The other four

Here’s my thoughts on the other 4 games I got recently :

Songbringer. This game is nuts.

In the best way possible. It’s an action RPG very much like the original Legend of Zelda games, but with the accelerator pedal nailed to the floor. It combines fantasy with science fiction in a gloriously flamboyant way, and the whole thing has the feel of a crazy dream you have after spending a night playing Zelda, smoking weed, and pounding back 5 hour energy drinks.

You play a hapless spaceman who crash lands on a very strange planet. The first thing you see is a cave very much like Zelda’s famous “It’s dangerous to go alone. Take this.”, and lo and behold, there’s a sword in this one too!

Your faithful AI drone buddy asks you not to touch it.

You totally touch it.

Zappy things happen, and then you have one sweetass vibrating sword.

It’s all marvelously trippy, and for the most part the game is amazing. But I have to say, for me it has a potential deal breaking flaw :

It’s all done in a pixel-art type graphics style that is very hard on my eyes.

It’s like the whole thing is deliberately blurry, and my eyes keep trying to bring it into focus but of course, that’s impossible.

It’s all very impressive and cool looking, and I can see what they were going for, but as much as I want to play it, the eyestrain factor makes it not worth it.

So I have to give it a B+ recommend. For you, it might be A+. The game seems quite amazingly awesome to me.

But not to my eyes.

The Free Ones. Holy crapsticks, is this ambitious.

In this game, you’ve been a slave in the mines ever since you and your family were captured by slavers when you were 12.

You have not seen the light of day since then.

Then one day, you see a bird in the mine.

A bird? Where did that come from?

You follow it out to the outside world, get an awesome grapnel type device, and begin your rope-slinging adventure.

It’s very much like being Spider-Man, or the hero of my fave NES game, Bionic Commando, so you can imagine how excited I was to give it a shot.

And the rope and grappling hook action is certainly a lot of fun, but the game consists pretty much exclusively of figuring out how to get from point A to point B via grappling system, and I am not sure that is enjoyable enough for me to keep playing,

Which is a pity. The story is very well executed and original, and the game both looks great and plays great.

But endless movement puzzles seems more tedious than fun to me.

Oh, and you WILL die a lot. Don’t worry…. you will not have to start back from the beginning, just from the last time you were on solid ground.

In summation : A B- recommend. If you love the main mechanic enough to be happy using it in creative ways to overcome obstacles, this is the game for you.

For me, though, that is not at all a sure thing.

More after the break.


My thoughts on method

I will do the remaining 2 games tomorrow.

I have a troubled history with method as a concept and as a reality. Being a natural pragmatist, I have often looked down on method as something suitable only for people with narrow minds and no imagination who need a fixed method for doing things instead of tailoring the solution to the problem like all the cool kids like me are doing it.

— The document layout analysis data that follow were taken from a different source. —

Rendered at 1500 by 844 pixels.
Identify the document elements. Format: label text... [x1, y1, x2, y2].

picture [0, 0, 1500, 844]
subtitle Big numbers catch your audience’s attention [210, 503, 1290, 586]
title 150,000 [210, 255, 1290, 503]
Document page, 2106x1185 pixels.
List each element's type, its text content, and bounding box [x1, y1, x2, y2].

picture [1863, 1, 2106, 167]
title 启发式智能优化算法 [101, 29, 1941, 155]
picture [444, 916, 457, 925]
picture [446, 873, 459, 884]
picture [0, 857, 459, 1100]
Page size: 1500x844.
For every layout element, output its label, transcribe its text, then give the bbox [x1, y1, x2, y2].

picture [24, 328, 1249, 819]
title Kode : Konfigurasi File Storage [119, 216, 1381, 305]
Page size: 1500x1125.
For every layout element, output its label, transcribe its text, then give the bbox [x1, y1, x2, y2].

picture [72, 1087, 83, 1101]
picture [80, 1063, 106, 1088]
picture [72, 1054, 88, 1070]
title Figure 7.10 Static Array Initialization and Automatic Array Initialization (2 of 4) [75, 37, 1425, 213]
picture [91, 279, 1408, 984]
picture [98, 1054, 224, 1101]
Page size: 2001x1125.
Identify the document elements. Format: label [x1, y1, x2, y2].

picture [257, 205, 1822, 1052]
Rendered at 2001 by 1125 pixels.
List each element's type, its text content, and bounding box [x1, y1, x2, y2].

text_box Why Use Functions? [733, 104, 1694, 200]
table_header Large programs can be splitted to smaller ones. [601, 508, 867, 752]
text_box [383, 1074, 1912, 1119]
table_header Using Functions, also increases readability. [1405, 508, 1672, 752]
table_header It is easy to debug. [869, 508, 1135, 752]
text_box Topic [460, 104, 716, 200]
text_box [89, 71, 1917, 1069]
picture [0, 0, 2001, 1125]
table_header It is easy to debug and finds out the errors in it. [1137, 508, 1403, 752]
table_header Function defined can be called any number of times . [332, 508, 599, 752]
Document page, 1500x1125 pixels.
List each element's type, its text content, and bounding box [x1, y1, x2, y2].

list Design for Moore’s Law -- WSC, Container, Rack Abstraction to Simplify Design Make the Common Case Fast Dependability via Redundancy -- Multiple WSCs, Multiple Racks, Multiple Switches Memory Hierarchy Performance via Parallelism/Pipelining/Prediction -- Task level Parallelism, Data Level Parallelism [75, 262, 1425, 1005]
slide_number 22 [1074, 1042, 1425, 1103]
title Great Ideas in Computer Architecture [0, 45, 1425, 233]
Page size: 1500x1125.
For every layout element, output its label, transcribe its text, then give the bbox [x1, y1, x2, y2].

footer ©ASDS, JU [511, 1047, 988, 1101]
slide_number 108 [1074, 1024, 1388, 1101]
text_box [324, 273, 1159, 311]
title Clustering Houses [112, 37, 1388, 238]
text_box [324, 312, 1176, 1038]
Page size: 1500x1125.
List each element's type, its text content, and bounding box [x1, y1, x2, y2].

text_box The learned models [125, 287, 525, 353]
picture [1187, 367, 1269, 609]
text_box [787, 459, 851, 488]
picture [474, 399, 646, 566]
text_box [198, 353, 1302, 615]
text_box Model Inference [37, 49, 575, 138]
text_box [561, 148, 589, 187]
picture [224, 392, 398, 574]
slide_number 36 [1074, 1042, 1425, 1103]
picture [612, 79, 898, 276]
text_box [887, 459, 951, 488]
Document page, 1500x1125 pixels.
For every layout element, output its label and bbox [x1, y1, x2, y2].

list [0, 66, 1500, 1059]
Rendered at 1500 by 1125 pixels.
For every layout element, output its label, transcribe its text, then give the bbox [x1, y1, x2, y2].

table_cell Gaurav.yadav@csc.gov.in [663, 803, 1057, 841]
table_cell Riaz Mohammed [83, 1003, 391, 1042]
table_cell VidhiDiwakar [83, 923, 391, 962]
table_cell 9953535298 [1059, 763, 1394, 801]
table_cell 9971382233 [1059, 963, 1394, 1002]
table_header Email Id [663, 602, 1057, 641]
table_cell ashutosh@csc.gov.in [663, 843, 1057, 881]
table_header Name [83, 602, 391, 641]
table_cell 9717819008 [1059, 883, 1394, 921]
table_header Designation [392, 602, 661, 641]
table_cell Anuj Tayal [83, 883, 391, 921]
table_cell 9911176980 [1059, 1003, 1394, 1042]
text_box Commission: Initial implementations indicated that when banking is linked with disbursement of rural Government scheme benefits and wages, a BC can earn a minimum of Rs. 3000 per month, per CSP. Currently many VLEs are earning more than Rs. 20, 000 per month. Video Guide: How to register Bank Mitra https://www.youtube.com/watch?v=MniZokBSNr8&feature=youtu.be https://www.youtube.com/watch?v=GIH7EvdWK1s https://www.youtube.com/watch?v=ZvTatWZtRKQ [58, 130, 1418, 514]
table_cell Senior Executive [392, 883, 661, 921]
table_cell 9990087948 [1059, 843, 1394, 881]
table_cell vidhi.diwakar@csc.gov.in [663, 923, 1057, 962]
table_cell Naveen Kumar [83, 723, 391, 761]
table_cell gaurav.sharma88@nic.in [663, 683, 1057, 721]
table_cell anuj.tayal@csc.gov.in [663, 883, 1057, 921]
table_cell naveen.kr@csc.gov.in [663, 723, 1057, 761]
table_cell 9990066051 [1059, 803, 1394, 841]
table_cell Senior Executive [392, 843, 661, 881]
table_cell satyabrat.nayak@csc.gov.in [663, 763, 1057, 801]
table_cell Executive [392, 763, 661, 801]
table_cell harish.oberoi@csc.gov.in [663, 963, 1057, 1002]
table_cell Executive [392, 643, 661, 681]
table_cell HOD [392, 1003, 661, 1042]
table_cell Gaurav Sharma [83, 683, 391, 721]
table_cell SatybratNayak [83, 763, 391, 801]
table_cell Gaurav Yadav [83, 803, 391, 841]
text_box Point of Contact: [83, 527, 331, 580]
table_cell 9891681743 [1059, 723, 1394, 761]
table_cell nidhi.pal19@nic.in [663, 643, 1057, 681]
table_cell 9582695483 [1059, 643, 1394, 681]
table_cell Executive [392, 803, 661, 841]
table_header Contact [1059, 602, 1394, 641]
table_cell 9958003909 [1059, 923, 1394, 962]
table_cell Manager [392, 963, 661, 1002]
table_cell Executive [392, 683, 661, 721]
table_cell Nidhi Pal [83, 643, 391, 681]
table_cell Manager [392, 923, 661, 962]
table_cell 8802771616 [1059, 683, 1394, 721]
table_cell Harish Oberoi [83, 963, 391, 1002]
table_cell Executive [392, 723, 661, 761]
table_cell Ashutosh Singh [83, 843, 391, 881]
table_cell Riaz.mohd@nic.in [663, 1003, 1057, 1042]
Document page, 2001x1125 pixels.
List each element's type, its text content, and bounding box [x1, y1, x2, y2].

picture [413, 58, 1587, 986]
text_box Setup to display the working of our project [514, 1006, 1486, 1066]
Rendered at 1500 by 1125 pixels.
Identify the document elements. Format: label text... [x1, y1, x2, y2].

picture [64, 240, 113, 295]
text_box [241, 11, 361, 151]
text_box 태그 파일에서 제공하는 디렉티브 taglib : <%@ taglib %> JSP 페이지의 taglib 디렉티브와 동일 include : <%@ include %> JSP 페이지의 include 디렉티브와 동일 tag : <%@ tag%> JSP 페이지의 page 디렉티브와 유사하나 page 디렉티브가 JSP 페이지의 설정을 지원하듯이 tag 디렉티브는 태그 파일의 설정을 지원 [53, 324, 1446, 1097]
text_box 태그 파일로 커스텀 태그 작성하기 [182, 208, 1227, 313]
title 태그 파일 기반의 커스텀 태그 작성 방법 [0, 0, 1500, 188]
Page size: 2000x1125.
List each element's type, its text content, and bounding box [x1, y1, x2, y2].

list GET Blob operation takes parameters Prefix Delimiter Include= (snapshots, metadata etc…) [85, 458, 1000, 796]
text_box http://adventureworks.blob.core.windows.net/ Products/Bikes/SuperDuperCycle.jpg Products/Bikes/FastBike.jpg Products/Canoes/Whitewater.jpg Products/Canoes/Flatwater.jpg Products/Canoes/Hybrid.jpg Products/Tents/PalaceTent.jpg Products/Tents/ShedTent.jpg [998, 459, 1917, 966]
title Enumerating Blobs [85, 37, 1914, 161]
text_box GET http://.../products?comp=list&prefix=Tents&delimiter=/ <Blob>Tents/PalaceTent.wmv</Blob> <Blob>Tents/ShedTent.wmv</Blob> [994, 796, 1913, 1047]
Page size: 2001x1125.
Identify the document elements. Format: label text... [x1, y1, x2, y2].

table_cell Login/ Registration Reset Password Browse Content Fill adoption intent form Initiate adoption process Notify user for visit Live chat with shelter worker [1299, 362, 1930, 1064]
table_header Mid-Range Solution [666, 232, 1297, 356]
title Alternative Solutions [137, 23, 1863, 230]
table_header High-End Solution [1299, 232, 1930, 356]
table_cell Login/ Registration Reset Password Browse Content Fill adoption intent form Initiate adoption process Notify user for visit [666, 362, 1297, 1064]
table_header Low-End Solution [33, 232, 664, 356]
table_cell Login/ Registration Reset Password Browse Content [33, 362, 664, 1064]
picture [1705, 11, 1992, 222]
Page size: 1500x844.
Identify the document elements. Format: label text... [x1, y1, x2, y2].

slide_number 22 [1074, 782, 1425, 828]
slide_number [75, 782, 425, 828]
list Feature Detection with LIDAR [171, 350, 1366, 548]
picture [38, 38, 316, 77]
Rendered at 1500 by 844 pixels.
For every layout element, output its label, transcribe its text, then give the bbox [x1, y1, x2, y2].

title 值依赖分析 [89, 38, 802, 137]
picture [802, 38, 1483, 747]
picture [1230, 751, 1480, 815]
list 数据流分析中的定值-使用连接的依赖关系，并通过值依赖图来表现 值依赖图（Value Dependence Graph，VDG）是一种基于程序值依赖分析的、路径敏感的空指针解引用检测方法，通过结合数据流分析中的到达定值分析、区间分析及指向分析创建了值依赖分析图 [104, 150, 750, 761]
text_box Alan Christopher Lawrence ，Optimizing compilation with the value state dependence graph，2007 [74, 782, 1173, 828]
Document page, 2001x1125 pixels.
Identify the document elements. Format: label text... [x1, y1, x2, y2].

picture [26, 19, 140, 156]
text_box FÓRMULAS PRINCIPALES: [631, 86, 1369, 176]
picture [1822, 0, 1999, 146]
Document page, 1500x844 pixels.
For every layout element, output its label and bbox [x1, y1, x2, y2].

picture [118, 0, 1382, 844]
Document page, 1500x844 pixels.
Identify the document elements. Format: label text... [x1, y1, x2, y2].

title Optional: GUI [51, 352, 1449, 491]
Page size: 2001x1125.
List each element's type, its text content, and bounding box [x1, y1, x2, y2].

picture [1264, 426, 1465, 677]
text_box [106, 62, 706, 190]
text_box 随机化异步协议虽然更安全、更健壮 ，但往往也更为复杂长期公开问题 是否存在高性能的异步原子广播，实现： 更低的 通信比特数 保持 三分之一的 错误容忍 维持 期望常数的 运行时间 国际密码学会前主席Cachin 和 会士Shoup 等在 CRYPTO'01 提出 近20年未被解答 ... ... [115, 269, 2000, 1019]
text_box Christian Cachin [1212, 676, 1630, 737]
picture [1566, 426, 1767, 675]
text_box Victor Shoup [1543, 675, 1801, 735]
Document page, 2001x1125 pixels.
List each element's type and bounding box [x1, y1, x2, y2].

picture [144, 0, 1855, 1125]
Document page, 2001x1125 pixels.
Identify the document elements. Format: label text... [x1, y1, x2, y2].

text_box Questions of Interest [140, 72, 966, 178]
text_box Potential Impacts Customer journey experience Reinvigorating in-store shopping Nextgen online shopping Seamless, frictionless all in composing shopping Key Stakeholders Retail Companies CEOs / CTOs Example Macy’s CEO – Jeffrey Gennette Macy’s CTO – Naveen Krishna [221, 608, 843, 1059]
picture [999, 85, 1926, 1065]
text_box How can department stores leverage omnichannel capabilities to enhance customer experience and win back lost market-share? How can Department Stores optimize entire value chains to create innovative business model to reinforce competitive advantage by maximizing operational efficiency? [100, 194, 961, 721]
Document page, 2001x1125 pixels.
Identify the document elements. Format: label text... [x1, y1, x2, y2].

“Method….” , as I have arrogantly declared in the past, “is crap. All that matters is results. ” And I have definitely looked down on people who are trapped in this school or that method or some other thing that keeps them from solving their problems because they are coming at it with entirely the wrong set of tools.

And I still believe that the best solutions come from my pragmatic, open-minded, and creative type thinking.

However, I recognize that not everyone can do it. My software does not run on other people’s hardware very well. And so while the opinions remain, the disdain is gone.

You do you, folks, and I’ll do me, and we will leave the dogma behind together.

And to be honest, for all my brouhaha, the truth is that I am not very good at doing things methodically. I have a lot of trouble translating someone else’s method into a set of instructions that I can understand and follow.

Turns out other people’s software doesn’t run well on my hardware either.

As a result, I have very little experience with doing things methodically. I have instead coasted along on my considerable intuitive intelligence and ability to grasp, analyze, sort, and retain information without the need for organization or methodology.

Which is great. Until I come across something beyond my capabilities. And then I am lost because I don’t know how else to do things.

That’s what tripped me up in the linguistic class from hell. My approach takes a certain amount of time and that’s not negotiable. As soon as the information starting coming in faster than that, I was totally lost, and had no idea how to find my way back.

A less gifted person would have been doing things methodically all along and so had numerous tried and true ways of catching up if they fall behind.

But mega genius me was fucked.

Kinda ironic, innit.

I am fairly certain I could learn to follow methods if I had a patient teacher and if I could keep my frustrations with how slow it all is in check.

I just have to remember to be humble enough to see that my way is not the only way and that there are people who can do things far beyond my abilities precisely because their way of doing things make it work for them.

And I could learn a lot from those “boring” people.

I just have to slow down long enough to listen.

I will talk to you nice people again tomorrow.